Nine state supreme courts weighed in on the issue with Michigan being the last one to share an opinion. The main question was whether or not the state constitution limits the place or manner of voting. They also scrutinized the Soldier Voting Act, which failed to indicate which jurisdiction votes should be returned to if a soldier voted absentee. Because of this flaw in the statute, the Supreme Court had to make a ruling. 

 

At the time, Herstein explained, there were only four Justices on the Michigan Supreme court, and all four were in the Republican Party. Many politicians in the Republican Party were in full support of counting soldiers’ votes.

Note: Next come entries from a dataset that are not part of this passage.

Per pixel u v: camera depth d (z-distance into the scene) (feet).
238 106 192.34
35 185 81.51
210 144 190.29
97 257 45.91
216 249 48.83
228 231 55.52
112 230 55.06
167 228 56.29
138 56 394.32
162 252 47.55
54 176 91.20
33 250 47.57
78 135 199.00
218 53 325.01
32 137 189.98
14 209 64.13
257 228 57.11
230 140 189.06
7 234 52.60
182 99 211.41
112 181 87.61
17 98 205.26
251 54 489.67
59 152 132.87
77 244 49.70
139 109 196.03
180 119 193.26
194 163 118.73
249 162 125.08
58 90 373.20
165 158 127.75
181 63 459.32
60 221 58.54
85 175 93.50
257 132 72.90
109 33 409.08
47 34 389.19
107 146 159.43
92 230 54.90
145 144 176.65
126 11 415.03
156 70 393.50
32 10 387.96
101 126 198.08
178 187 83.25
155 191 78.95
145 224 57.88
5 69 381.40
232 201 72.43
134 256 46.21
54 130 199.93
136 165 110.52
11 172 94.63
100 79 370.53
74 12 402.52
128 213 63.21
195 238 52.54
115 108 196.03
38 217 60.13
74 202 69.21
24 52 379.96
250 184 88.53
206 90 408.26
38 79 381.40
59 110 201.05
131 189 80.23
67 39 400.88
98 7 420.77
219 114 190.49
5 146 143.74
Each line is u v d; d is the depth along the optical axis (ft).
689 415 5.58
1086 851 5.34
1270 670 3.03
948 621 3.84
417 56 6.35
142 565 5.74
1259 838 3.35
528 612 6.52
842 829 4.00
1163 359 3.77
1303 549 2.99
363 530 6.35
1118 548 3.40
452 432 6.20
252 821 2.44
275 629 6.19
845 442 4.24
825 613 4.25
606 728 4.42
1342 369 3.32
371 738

The Supreme Court ultimately ruled to invalidate the act and not count the soldiers’ absentee votes. 

 

“One of the reasons that the three justices who voted to invalidate the act wrote separately, is because each wanted to establish their sincerity and their honest judicial feelings as to why they needed to vote against something that probably each of them personally favored and that their party strongly favored,” Herstein said. 

 

This was the beginning of an effort in multiple states to implement legislation that allowed absentee ballots in a much wider variety of circumstances. Herstein remarked on how important this decision was in upholding the integrity of the judicial system in America. 

 

“It was their belief that no matter how difficult the decision might be politically or personally, it was their obligation to follow the Constitution because it was intended to be the anchor of our liberty, as Justice Cooley indicated,” Herstein said. “I’m deeply impressed by the effort of the court to deal with this difficult issue. And the thoughtfulness and wisdom of the Justices dealing with difficult circumstances and attempting to do their duty, as they saw it, free from political requirements at a time when the country was engaged in a Civil War. Passions were at their height. It was easy to be emotional rather than wise in making a decision.”